Your instructions -
Would you please repeat exactly the entries below, starting at the line with "Algeriet samt en" and ending at the line with "суровых климатических условиях, в старых", and nothing outside that range? Leave out the pictures.

Data for review -

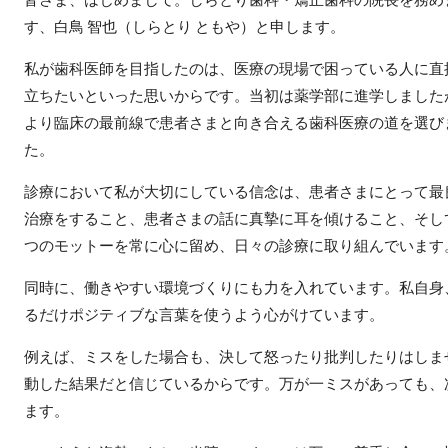
す、白鳥 智也（しらとり ともや）と申します。
私が歯科医師を目指したのは、医療の現場で困っている人に直
立ちたいといった思いからです。当初は薬学部に進学しました
より臨床の最前線で患者さまと向き合える歯科医療の道を選び
た。
診療において私が大切にしている信念は、患者さまにとって最
治療をすること、患者さまの話に真摯に耳を傾けること、そし
つのモットーを常に心に留め、日々の診療に取り組んでいます
同時に、働きやすい環境づくりにも力を入れています。私自身
るだけポジティブな言葉を使うよう心がけています。
例えば、ミスをした場合も、決して怒ったり批判したりはしま
動した結果だと信じているからです。万が一ミスがあっても、
ます。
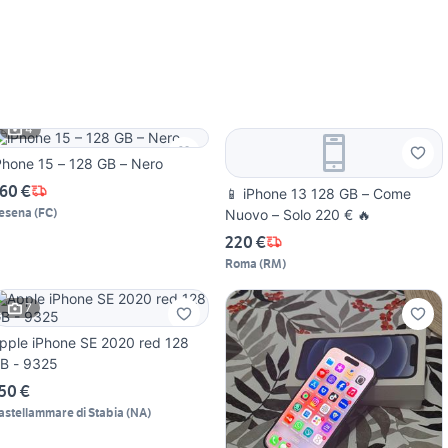
4
Phone 15 – 128 GB – Nero
60 €
📱 iPhone 13 128 GB – Come
esena
(
FC
)
Nuovo – Solo 220 € 🔥
220 €
Roma
(
RM
)
7
pple iPhone SE 2020 red 128
B - 9325
50 €
astellammare di Stabia
(
NA
)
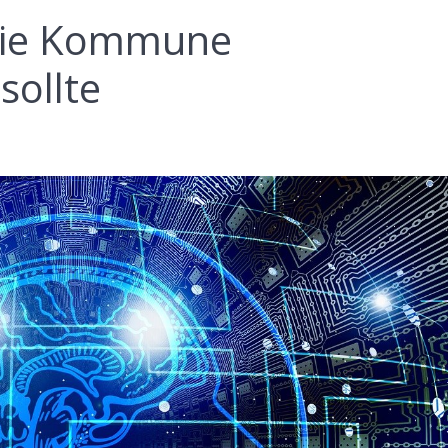
die Kommune
sollte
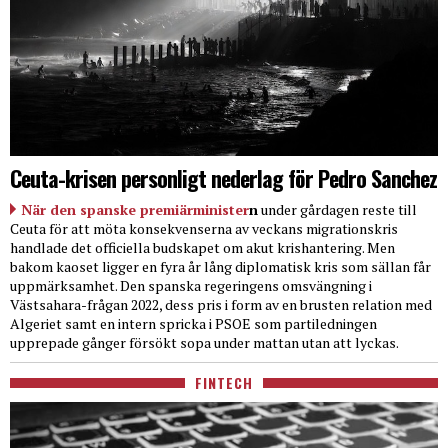
Ceuta-krisen personligt nederlag för Pedro Sanchez
När den spanske premiärminister
n
under gårdagen reste till
Ceuta för att möta konsekvenserna av veckans migrationskris
handlade det officiella budskapet om akut krishantering. Men
bakom kaoset ligger en fyra år lång diplomatisk kris som sällan får
uppmärksamhet. Den spanska regeringens omsvängning i
Västsahara-frågan 2022, dess pris i form av en brusten relation med
Algeriet samt en intern spricka i PSOE som partiledningen
upprepade gånger försökt sopa under mattan utan att lyckas.
FINTECH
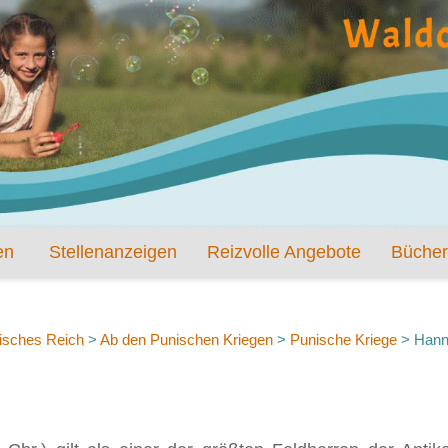
en
Stellenanzeigen
Reizvolle Angebote
Bücher
sches Reich
>
Ab den Punischen Kriegen
>
Punische Kriege
>
Hann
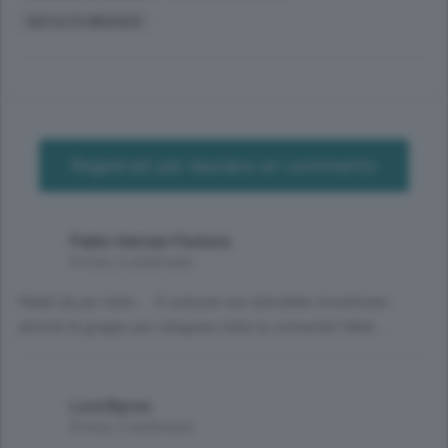
ASO ALTA BRIANZA
Registrati per lasciare un commento
Pablo Hernan Pastura
8 mesi, 2 settimane
Pádel da per tutto.... Il comune non dovrebbe incentivare
attività di gruppo per integrare tutta la comunità? Mah.....
Lord Byron
8 mesi, 2 settimane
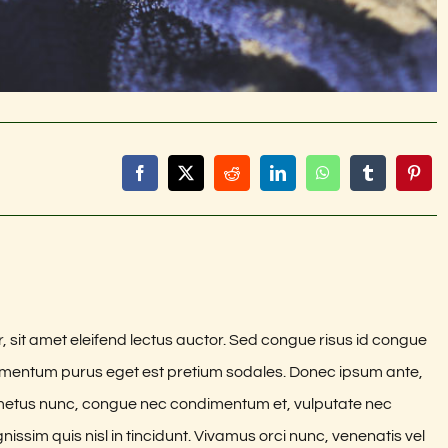
, sit amet eleifend lectus auctor. Sed congue risus id congue
dimentum purus eget est pretium sodales. Donec ipsum ante,
is metus nunc, congue nec condimentum et, vulputate nec
issim quis nisl in tincidunt. Vivamus orci nunc, venenatis vel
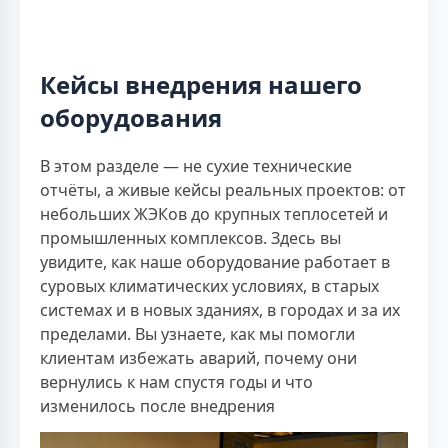
Кейсы внедрения нашего
оборудования
В этом разделе — не сухие технические
отчёты, а живые кейсы реальных проектов: от
небольших ЖЭКов до крупных теплосетей и
промышленных комплексов. Здесь вы
увидите, как наше оборудование работает в
суровых климатических условиях, в старых
системах и в новых зданиях, в городах и за их
пределами. Вы узнаете, как мы помогли
клиентам избежать аварий, почему они
вернулись к нам спустя годы и что
изменилось после внедрения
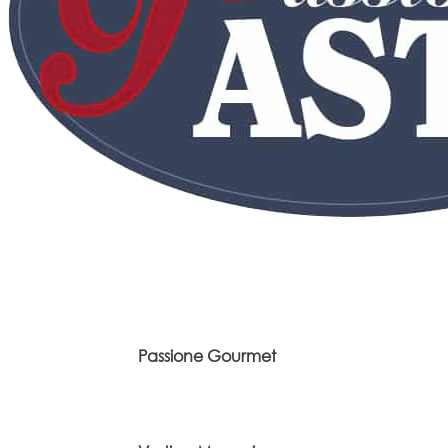
Passione Gourmet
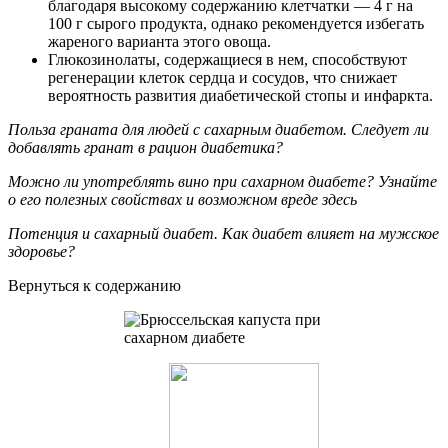
благодаря высокому содержанию клетчатки — 4 г на
100 г сырого продукта, однако рекомендуется избегать
жареного варианта этого овоща.
Глюкозинолаты, содержащиеся в нем, способствуют
регенерации клеток сердца и сосудов, что снижает
вероятность развития диабетической стопы и инфаркта.
Польза граната для людей с сахарным диабетом. Следует ли
добавлять гранат в рацион диабетика?
Можно ли употреблять вино при сахарном диабете? Узнайте
о его полезных свойствах и возможном вреде здесь
Потенция и сахарный диабет. Как диабет влияет на мужское
здоровье?
Вернуться к содержанию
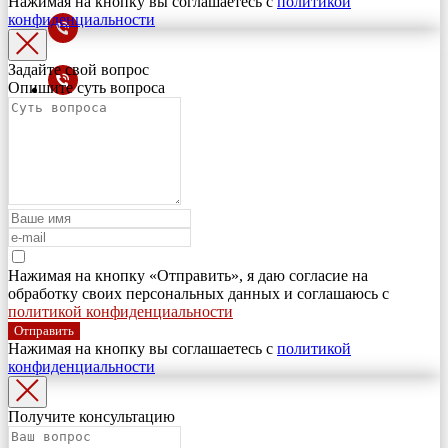
Нажимая на кнопку вы соглашаетесь с
политикой
конфиденциальности
Задайте свой вопрос
Опишите суть вопроса
Нажимая на кнопку «Отправить», я даю согласие на
обработку своих персональных данных и соглашаюсь с
политикой конфиденциальности
Отправить
Нажимая на кнопку вы соглашаетесь с
политикой
конфиденциальности
Получите консультацию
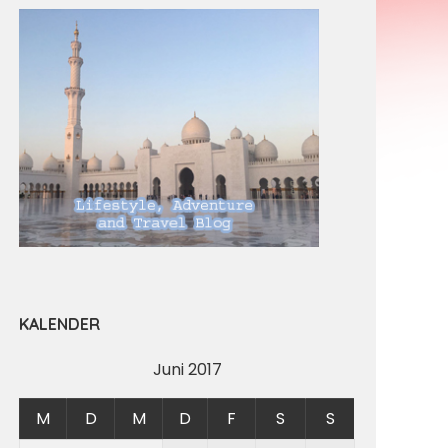
KALENDER
Juni 2017
M
D
M
D
F
S
S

Reply -
Algeriet samt en intern spricka i PSOE som partiledningen
upprepade gånger försökt sopa under mattan utan att lyckas.
FINTECH
en
Stellenanzeigen
Reizvolle Angebote
Bücher
sches Reich
>
Ab den Punischen Kriegen
>
Punische Kriege
>
Hann
ASO ALTA BRIANZA
Registrati per lasciare un commento
Pablo Hernan Pastura
8 mesi, 2 settimane
Pádel da per tutto.... Il comune non dovrebbe incentivare
attività di gruppo per integrare tutta la comunità? Mah.....
Lord Byron
8 mesi, 2 settimane
, sit amet eleifend lectus auctor. Sed congue risus id congue
dimentum purus eget est pretium sodales. Donec ipsum ante,
is metus nunc, congue nec condimentum et, vulputate nec
issim quis nisl in tincidunt. Vivamus orci nunc, venenatis vel
Кейсы внедрения нашего
оборудования
В этом разделе — не сухие технические
отчёты, а живые кейсы реальных проектов: от
небольших ЖЭКов до крупных теплосетей и
промышленных комплексов. Здесь вы
увидите, как наше оборудование работает в
суровых климатических условиях, в старых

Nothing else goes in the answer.